For those who care deeply about the future of journalism, the phone-hacking scandal could hardly have been less well timed. Professional journalism’s survival is threatened by the economic impact of digital technologies. The plurality and diversity of voice upon which representative democracy depends is in jeopardy. Needed urgently is debate about how well-resourced, professional news gathering can be sustained. Instead, tired 20th-century concerns about the ethics and ownership of popular newspapers are diverting attention from critical 21st-century realities.
The alleged hacking of Milly Dowler’s mobile telephone generated a moral panic that was seized upon instantly by a curious alliance of elite establishment and left-progressive opinion. At the same time, it diverted attention from a crucial debate that was beginning to gather momentum. That discussion, about whether professionally edited, fact-based journalism can continue to play the role of an estate, not just an industry, in the multimedia age will remain important after those responsible for phone hacking have been identified and punished.
There is a crisis in journalism that has nothing to do with hacking and relates directly to the conduct of public affairs. It started with recognition that the internet has weakened the authority of large-scale professional media organisations and progressed to predictions that the web will destroy it. Many thinkers in the field of journalism and media studies believe this and find the notion irresistible. They burble with delight at the possibility that the power of big media may be shattered by what laymen call blogging and they grace it with the oxymoronic title “citizen journalism”.

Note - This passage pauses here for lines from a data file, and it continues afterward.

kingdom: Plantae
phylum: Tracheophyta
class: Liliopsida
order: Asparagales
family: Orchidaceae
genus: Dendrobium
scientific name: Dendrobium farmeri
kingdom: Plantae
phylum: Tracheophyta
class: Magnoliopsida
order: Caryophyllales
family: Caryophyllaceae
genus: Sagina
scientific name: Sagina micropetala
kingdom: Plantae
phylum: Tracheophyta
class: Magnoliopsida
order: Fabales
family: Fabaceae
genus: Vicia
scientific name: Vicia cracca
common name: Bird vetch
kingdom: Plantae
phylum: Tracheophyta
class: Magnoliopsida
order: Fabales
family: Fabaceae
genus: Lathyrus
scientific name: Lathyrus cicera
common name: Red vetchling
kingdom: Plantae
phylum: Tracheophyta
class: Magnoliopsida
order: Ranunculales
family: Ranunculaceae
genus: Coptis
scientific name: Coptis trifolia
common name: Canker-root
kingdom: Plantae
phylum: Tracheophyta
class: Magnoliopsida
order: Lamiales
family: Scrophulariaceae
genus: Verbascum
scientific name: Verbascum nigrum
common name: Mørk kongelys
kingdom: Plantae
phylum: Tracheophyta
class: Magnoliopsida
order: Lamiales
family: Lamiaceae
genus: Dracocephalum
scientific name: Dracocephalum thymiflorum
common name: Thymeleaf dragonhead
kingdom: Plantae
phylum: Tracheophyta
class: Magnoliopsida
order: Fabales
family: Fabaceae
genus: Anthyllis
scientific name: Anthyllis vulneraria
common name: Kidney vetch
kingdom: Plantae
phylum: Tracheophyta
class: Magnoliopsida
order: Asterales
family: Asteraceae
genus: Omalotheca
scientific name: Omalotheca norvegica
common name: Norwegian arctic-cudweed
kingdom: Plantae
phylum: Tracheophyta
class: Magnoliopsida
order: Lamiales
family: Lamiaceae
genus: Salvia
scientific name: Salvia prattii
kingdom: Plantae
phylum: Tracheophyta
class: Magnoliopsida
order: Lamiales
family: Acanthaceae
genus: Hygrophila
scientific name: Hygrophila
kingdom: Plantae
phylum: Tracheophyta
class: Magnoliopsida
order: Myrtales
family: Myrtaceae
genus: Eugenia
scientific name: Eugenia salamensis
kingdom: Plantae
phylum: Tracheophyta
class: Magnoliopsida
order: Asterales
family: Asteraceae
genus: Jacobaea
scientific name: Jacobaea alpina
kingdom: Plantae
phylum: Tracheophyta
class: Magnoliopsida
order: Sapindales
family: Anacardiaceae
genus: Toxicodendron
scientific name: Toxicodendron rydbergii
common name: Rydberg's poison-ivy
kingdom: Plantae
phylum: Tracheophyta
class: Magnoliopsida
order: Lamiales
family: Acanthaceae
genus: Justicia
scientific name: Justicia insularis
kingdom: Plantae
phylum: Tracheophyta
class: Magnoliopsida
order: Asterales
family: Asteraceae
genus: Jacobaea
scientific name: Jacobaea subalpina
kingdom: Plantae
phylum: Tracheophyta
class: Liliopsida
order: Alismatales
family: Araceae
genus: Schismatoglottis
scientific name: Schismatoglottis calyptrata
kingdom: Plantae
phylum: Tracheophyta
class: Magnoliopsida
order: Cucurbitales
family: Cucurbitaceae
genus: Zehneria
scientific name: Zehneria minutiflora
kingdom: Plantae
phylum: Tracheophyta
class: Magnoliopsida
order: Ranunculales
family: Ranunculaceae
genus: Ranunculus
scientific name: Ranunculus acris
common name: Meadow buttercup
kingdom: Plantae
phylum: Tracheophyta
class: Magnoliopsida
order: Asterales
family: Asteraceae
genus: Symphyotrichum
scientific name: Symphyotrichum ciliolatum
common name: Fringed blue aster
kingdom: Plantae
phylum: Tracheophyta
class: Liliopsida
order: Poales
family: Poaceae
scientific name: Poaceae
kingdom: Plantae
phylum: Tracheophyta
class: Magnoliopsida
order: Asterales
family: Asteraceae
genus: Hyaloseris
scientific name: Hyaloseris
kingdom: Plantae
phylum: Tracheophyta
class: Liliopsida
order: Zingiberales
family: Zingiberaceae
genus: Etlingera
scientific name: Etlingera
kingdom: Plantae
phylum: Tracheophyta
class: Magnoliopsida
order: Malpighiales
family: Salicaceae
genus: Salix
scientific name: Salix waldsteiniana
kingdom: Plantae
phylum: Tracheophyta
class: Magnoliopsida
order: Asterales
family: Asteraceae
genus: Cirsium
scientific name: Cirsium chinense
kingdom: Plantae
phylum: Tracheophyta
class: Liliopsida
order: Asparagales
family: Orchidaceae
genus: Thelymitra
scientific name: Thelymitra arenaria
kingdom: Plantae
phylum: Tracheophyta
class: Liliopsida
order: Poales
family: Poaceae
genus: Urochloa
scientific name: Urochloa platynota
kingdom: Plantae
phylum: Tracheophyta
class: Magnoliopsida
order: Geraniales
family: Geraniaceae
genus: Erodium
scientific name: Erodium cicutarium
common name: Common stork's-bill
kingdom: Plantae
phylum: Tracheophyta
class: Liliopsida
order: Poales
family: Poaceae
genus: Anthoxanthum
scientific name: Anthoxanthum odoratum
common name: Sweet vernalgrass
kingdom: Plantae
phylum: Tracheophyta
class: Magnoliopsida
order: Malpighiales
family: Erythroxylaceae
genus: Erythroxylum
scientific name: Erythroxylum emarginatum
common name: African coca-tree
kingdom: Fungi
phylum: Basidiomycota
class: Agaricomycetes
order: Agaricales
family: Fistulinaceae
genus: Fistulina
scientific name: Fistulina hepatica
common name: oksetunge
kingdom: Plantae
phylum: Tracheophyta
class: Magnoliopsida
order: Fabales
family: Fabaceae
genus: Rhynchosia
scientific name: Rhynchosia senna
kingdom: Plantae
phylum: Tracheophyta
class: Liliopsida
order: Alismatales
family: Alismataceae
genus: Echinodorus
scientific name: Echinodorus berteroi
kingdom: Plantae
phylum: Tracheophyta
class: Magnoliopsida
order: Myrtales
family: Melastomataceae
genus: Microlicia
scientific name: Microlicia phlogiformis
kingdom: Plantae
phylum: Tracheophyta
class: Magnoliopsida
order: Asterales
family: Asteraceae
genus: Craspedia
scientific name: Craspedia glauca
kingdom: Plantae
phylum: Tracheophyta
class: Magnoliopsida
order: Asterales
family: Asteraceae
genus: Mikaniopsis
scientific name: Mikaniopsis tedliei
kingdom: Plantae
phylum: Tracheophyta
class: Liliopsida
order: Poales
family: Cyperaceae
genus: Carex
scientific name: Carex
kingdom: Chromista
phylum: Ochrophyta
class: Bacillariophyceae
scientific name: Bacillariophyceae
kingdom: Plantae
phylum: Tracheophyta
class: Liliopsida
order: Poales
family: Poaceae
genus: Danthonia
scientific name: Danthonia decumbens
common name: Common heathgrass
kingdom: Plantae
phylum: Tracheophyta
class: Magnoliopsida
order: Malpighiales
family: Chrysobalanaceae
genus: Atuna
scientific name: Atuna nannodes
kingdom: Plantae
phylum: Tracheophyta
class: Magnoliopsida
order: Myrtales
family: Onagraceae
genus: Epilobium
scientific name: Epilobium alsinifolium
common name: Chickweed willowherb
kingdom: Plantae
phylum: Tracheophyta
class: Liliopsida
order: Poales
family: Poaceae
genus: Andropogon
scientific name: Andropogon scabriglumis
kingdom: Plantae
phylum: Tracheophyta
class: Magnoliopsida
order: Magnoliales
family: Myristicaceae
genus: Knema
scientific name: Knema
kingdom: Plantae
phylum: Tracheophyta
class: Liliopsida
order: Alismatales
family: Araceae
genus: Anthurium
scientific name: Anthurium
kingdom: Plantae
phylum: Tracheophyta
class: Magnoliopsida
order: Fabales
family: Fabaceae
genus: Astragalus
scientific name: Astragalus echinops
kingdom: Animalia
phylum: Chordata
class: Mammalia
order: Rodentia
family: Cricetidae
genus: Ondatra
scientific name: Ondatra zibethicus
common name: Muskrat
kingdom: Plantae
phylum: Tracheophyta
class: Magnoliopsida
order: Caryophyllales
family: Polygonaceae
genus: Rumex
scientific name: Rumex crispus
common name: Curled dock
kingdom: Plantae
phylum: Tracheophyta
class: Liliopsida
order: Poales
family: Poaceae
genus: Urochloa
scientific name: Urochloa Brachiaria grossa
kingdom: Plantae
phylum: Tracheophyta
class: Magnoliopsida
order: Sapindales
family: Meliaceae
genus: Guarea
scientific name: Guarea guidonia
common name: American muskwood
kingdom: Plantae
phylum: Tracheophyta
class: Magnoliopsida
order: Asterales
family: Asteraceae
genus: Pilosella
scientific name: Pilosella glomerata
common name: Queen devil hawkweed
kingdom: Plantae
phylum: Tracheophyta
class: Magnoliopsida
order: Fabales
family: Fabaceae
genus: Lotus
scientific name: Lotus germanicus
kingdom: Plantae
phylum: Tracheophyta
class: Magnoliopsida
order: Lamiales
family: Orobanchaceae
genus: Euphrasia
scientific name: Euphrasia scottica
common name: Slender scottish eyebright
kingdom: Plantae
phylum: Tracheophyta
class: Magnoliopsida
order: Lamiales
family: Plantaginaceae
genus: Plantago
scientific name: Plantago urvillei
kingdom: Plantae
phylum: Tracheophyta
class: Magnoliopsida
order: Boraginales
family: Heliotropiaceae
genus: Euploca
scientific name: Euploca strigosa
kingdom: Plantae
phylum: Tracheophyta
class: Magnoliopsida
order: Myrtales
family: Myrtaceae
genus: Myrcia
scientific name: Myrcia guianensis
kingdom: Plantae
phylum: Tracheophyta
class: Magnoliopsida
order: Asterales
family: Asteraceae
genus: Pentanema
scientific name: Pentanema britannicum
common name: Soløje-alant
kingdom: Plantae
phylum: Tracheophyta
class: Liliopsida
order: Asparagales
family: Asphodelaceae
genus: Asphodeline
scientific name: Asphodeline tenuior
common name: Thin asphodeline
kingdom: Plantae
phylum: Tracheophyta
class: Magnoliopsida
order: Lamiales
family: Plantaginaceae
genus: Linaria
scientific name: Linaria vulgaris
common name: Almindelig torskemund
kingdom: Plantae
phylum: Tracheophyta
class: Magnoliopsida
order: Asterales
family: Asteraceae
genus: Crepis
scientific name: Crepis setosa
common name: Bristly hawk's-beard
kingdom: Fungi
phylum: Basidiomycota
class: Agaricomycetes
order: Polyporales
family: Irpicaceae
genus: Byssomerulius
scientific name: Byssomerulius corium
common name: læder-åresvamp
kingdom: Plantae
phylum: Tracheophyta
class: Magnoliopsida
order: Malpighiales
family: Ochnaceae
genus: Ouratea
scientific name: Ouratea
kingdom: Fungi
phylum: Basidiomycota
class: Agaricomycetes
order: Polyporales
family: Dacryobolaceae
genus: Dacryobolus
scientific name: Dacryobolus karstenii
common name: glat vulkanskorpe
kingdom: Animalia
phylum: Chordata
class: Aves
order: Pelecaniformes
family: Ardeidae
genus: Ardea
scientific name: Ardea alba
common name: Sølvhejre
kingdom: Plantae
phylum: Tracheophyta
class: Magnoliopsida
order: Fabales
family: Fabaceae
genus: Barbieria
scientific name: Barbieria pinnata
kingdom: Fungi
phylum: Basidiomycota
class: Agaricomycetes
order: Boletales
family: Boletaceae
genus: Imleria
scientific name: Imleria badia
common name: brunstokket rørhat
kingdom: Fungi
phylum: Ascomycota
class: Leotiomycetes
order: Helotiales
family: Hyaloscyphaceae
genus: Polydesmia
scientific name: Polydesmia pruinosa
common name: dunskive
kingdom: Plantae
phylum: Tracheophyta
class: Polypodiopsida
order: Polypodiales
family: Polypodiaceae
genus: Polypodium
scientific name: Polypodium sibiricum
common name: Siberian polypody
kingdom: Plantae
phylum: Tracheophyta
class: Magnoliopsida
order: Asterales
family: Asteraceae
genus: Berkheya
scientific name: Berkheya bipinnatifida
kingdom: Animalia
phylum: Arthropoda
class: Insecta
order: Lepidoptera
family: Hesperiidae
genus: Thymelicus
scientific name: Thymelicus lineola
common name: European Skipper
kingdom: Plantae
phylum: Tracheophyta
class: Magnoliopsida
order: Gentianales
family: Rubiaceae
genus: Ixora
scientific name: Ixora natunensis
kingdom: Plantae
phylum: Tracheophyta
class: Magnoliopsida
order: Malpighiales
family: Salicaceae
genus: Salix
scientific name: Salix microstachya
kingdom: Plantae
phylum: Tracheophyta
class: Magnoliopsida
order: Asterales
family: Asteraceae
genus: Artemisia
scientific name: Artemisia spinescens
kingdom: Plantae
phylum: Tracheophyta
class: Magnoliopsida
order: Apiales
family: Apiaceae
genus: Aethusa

The essential difference between the two deserves definition. It is that much blogging is an amateur activity carried out by people with no understanding of journalism’s social purpose who operate with scant regard for facts. Like the activists who, in the late 18th and early 19th centuries, published illegal newspapers seething with radical ideology and revolutionary zeal, they prefer opinion to evidence. Liberated by broadband from a free market in which their ideas have no traction because too few find them interesting, they bleat – and tweet – wild rumours, half-truths and conspiracies.